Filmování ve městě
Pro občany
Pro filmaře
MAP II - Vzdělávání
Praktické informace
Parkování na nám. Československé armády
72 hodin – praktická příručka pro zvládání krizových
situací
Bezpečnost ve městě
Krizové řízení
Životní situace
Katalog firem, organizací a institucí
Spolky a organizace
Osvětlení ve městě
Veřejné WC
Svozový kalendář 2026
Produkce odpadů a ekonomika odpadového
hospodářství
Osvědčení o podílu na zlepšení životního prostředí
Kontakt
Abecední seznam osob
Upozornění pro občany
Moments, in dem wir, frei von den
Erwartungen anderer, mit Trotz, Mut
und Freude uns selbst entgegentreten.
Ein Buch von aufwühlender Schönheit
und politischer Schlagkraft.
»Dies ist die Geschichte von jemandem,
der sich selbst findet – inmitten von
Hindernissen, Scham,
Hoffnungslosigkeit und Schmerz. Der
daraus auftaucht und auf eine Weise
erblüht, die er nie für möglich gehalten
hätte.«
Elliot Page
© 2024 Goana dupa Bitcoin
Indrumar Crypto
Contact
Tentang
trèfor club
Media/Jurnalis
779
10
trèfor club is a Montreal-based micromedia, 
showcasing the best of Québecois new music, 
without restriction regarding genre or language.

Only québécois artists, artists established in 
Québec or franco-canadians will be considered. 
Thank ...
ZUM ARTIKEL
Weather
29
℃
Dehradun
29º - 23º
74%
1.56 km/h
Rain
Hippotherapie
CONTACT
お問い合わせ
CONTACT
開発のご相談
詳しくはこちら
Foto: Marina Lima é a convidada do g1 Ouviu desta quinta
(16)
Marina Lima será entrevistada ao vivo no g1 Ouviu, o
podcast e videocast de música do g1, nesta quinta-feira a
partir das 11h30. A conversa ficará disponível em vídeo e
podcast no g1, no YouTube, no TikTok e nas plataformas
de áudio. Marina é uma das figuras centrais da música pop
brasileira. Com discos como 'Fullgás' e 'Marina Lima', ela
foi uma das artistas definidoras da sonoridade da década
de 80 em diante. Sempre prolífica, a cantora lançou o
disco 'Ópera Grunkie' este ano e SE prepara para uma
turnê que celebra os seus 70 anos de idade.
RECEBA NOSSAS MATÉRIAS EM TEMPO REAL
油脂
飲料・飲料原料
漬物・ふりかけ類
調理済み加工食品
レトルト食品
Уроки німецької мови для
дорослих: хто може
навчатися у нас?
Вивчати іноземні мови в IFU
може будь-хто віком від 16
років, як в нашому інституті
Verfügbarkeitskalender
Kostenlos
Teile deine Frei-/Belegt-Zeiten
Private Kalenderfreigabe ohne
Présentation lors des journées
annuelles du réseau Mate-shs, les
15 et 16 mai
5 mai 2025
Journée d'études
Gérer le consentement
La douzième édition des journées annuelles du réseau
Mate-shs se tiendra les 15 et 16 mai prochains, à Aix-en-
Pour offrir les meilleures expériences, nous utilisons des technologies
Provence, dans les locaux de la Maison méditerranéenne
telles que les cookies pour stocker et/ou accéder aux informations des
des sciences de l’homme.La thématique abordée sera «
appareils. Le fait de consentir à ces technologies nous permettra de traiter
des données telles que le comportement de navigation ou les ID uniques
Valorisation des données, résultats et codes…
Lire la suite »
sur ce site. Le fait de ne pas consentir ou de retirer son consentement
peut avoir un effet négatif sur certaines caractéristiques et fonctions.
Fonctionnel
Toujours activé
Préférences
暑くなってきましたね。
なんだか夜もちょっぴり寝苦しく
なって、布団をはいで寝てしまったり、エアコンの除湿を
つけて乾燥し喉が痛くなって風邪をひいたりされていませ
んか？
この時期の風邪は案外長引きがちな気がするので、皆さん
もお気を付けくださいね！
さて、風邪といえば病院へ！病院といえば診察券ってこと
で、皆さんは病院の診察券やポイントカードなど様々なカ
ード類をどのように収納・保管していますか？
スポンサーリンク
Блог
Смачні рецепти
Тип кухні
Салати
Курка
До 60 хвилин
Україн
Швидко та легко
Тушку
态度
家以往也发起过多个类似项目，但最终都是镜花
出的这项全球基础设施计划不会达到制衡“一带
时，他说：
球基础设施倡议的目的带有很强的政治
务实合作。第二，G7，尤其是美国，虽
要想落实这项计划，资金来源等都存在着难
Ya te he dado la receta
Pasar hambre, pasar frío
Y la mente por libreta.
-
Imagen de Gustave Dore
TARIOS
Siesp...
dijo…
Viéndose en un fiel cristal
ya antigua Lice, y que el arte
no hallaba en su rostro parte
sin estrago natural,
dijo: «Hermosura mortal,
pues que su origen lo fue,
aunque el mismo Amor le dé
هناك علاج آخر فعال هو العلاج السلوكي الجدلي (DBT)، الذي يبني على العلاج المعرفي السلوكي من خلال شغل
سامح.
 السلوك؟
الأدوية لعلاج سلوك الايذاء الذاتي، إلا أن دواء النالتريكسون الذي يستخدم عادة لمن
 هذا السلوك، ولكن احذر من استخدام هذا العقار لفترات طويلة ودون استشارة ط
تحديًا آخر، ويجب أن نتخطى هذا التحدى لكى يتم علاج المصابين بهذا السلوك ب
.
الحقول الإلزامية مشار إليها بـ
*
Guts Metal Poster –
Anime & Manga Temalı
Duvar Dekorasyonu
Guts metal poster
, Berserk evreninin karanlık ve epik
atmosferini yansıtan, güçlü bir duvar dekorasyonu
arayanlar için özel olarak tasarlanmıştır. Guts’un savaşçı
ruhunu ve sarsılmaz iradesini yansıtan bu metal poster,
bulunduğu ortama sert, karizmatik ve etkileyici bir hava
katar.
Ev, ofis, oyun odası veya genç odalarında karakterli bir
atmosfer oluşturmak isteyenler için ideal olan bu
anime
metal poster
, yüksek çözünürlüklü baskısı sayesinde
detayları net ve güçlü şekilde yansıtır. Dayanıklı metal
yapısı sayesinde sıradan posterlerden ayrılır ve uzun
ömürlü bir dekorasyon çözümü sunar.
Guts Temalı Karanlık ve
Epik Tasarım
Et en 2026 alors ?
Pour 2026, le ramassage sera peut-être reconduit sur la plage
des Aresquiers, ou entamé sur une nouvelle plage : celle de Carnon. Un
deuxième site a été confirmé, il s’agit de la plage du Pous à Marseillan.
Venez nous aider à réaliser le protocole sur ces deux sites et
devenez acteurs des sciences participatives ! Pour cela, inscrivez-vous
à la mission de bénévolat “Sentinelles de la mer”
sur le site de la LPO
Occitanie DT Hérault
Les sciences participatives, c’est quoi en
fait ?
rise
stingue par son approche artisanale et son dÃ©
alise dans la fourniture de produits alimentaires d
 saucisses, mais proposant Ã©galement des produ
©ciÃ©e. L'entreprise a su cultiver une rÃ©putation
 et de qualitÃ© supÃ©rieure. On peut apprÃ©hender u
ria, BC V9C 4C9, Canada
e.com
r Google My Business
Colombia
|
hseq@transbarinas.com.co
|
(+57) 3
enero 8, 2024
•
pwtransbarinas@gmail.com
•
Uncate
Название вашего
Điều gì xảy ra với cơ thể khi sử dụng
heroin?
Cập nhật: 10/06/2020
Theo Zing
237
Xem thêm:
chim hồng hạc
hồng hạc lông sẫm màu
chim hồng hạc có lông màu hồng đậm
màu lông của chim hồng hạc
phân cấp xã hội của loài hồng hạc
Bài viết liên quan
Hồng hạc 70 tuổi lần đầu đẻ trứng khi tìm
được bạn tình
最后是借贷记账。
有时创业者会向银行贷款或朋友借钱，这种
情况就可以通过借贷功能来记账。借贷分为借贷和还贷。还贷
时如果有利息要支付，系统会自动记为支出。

* **Task prompt**:
Your answer must be an exact transcription of the lines from the one containing "Điều gì xảy ra với cơ thể khi sử dụng" through the last line of the records above, and nothing else.

* **Response box**:
Điều gì xảy ra với cơ thể khi sử dụng
heroin?
Cập nhật: 10/06/2020
Theo Zing
237
Xem thêm:
chim hồng hạc
hồng hạc lông sẫm màu
chim hồng hạc có lông màu hồng đậm
màu lông của chim hồng hạc
phân cấp xã hội của loài hồng hạc
Bài viết liên quan
Hồng hạc 70 tuổi lần đầu đẻ trứng khi tìm
được bạn tình
最后是借贷记账。
有时创业者会向银行贷款或朋友借钱，这种
情况就可以通过借贷功能来记账。借贷分为借贷和还贷。还贷
时如果有利息要支付，系统会自动记为支出。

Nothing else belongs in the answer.